Become change agents
From there learners were transported into the world of the forensic pathologist in Dr Alli’s presentation. Alli is based in the Division of Forensic Medicine and Toxicology.
He stunned his young audience by telling them that he had studied for 19 of his 49 years; more years than most of the learners had lived.
He didn’t come from a life of privilege either, he said. His father worked in a factory. He was the eldest of three brothers and each helped the younger sibling to attend university. One became a dentist and the other a pharmacist.
But opportunity was the key, he added.
“Why did I work so hard? I realised at school that it didn’t matter that I wasn’t the child of a doctor or a teacher. We all had the same opportunities. If I failed, the only one to blame was me.
“It’s a simple choice,” he added. “You can jol now and pay the price for the rest of your life or work hard now and reap the dividends for the rest of your life.”
It was also clear that Alli loves his work. He introduced learners to the common branches of forensic science, from pathology to psychiatry, ballistics and odontology (his area of expertise) to toxicology.
“But you are exposed to a lot of things: trauma, worms, insects, rotting bodies, burnt bodies. You’re exposed to radioactive materials, unknown viruses and bloodborne diseases. It’s not a field for everybody. Mentally it requires a lot. You work irregular hours. And you are always on call.”
However, you reap the rewards, Alli said, jingling the keys of a luxury car (whistles and applause from learners).
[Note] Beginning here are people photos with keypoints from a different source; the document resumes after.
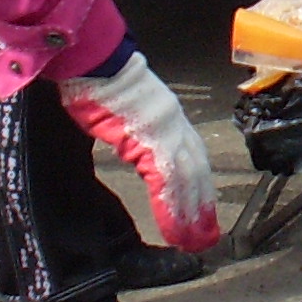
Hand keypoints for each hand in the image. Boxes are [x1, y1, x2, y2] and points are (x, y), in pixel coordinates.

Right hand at [62, 55, 221, 250]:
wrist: (94, 60)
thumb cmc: (98, 82)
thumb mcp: (123, 111)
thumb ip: (134, 131)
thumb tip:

He added, “Yes, medicine is a long and expensive course, but it sets you up to earn for the rest of your life.”
But his parting message was a strong injunction to the learners.
“Don’t take your opportunities for granted … Do something with your life. Your future is in your hands. When you make your life, you make it for yourself, your family and your children.
“If you are the first in your family to attend university, you are the start of a new generation in your family. If you are the eldest and you have siblings, set the example.”
Stars in their eyes
The feedback from learners afterwards showed how much they had appreciated the speakers and content.
“I just love how my brain was stimulated,” said one. “I’m interested [now] in learning more about science.”
Another wrote: “I learnt that it takes very much effort to become what you want, and you must sacrifice and study hard.”
“They were very informative, and they opened my mind to more careers other than traditional teachers or lawyers,” said a third.
Another wrote, “I learnt that as a person you have to be curious, be willing to learn new things.”
“I learnt about classical physics and how it helps humanity to discover more about the universe,” a fifth noted.
For another learner, it was all about the approach. “Both were very funny and interesting.”